Avoid blocking operations#

While this might require more invasive application-level changes, it is often recommended that any blocking operation in an iterative loop is delayed as much as possible. Blocking can occur when there is data-dependency between execution of tasks. In the example below, the runtime will be blocked until the result from norm < tolerance is available since norm needs to be fetched from the processor it is running on to evaluate the conditional.

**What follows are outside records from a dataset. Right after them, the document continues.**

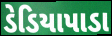
ડેડિયાપાડા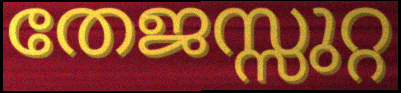
തേജസ്സുറ്റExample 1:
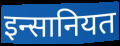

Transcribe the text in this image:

इन्सानियत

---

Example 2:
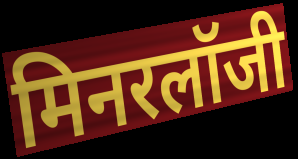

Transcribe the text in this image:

मिनरलॉजी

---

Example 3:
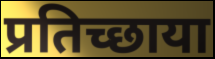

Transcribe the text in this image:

प्रतिच्छाया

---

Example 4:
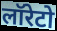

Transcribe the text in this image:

लॉरेटो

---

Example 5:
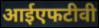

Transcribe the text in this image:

आईएफटीवी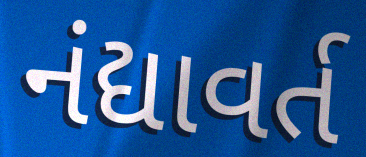
નંદ્યાવર્ત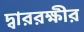
দ্বাররক্ষীরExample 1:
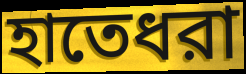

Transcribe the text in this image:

হাতেধরা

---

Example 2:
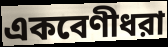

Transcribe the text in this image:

একবেণীধরা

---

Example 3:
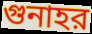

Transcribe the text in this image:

গুনাহর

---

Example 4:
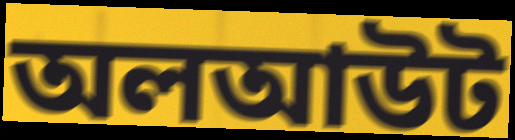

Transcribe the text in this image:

অলআউট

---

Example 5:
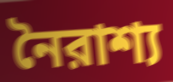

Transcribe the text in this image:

নৈরাশ্য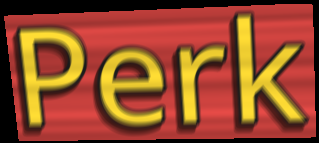
PerkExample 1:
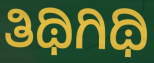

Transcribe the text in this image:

ತಿಥಿಗಿಥಿ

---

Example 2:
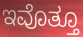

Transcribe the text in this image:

ಇವೊತ್ತೂ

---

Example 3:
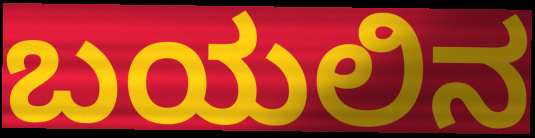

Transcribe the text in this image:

ಬಯಲಿನ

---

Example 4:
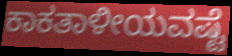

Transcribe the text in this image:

ಕಾಕತಾಳೀಯವಷ್ಟೆ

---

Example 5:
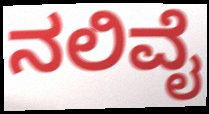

The current recommended best practice is to design applications such that these blocking operations are done as sparingly as possible, as permitted by the computations performed inside the iterative loop. This might manifest in different ways in applications, so only one illustrative example is provided here.

import cunumeric as np

# compute() does some computations and returns a multi-dimensional
# cuNumeric array. The application stops after the iterative computation
# is converged

# Acceptable: Performing convergence checks every iteration
for i in range(niterations):
    x_current = compute()
    if i > 0:
        norm = np.linalg.norm(x_current - x_prev)
        if norm < tolerance:
            break
    x_prev = x_current.copy()

# Recommended: Reduce the frequency of convergence checks
every_niter = 5
for i in range(niterations):
    x_current = compute()
    if i > 0 and i%every_niter == 0:
        norm = np.linalg.norm(x_current - x_prev)
        if norm < tolerance:
            break

# This could potentially be updated one iteration before the
# convergence check, but that's not done here
x_prev = x_current.copy()